L'aigle
de Ismail Kadare

critiqué par Sahkti, le 24 juillet 2007
(Genève - 50 ans)


La note:  étoiles
Désillusions albanaises
Max est employé de banque, sa vie semble sans soucis, si ce n'est qu'un jour, lors d'une réunion, il n'a pas dit ce qu'il aurait fallu dire. Et nous sommes dans un pays où le régime en place veut que l'on parle pour dire ce qu'il convient d'être dit, selon les règles édictées, dans le respect du pouvoir. Alors voilà, parce qu'il n'a pas pris la parole ni joué les moutons de Panurge, Max suit la même route que des milliers avant lui, celle qui le conduit d'en haut vers en bas, dans le monde des exilés. Un autre univers, une société qui s'est mise en place et a appris à vivre presque comme avant. Seulement ça ne sera jamais comme avant, parce qu'il y aura toujours quelque part dans la tête l'envie de là-haut.
On raconte que des aigles géants permettraient de s'échapper de ce monde du néant. Qui sait...

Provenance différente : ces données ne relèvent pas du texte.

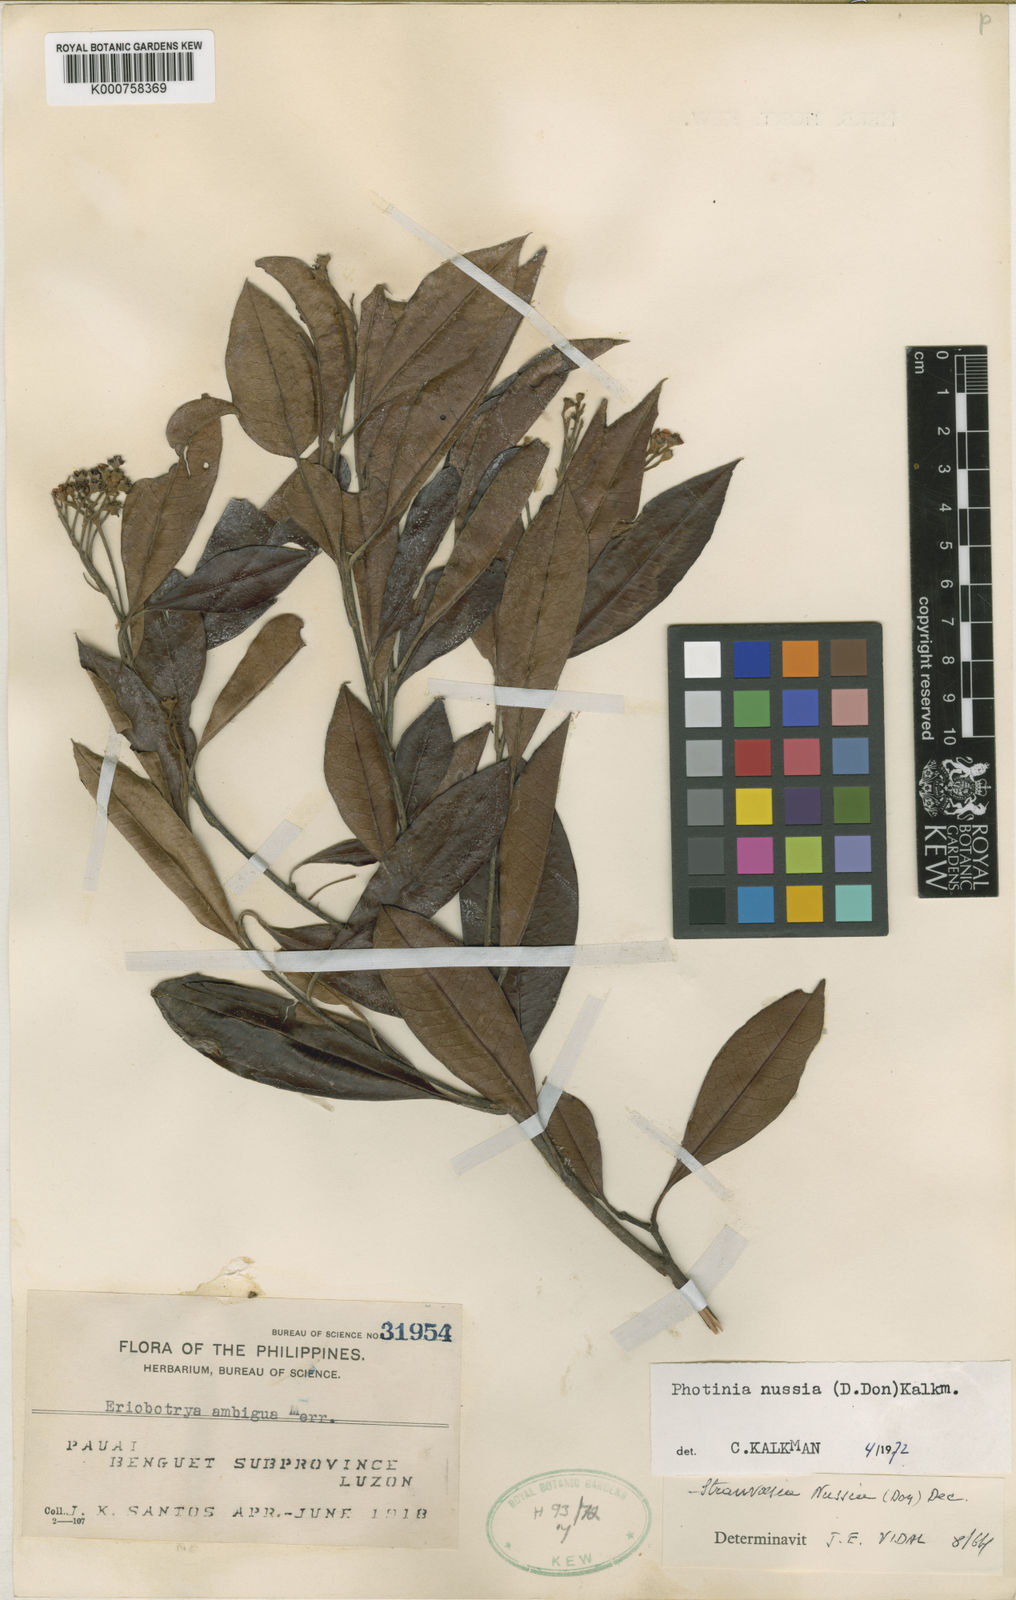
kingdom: Plantae
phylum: Tracheophyta
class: Magnoliopsida
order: Rosales
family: Rosaceae
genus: Stranvaesia
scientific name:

En filigrane, c'est tout un régime que Ismaïl Kadaré dénonce, celui de l'Albanie, de cette bureaucratie à outrance, de ce régime qui impose même la pensée à ses ressortissants. Max est le symbole d'un peuple qui ne commet aucun délit mais doit payer le prix fort, au nom des principes et autres idéologies. Alors bien sûr, face à tant d'oppression, il y a l'espoir. L'espoir complètement fou ici de grimper sur le dos d'un aigle pour retrouver des cieux plus confortables. Allégorie de la fuite, de l'exil, de la promesse d'un monde meilleur, ailleurs. Et pourtant... on voit les squelettes revenir sur le dos des aigles, le voyage semble sans fin, c'est un ticket de non-retour.
Kadaré évoque avec subtilité cet espoir aussitôt déçu, cette croyage dans une amélioration de la condition humaine qui passerait par le départ vers d'autres contrées.
A travers ce texte qui ressemble à un conte cruel, Kadaré dénonce avec force le régime de Hoxha et les milliers de personnes persécutées et tuées à cause de la folie et du puvoir. Avec cette conclusion effrayante: on a le choix, alors en Albanie, entre mourir et mourir.
Un texte à lire, à découvrir et à apprécier; une écriture forte et soignée, un grand auteur à savourer.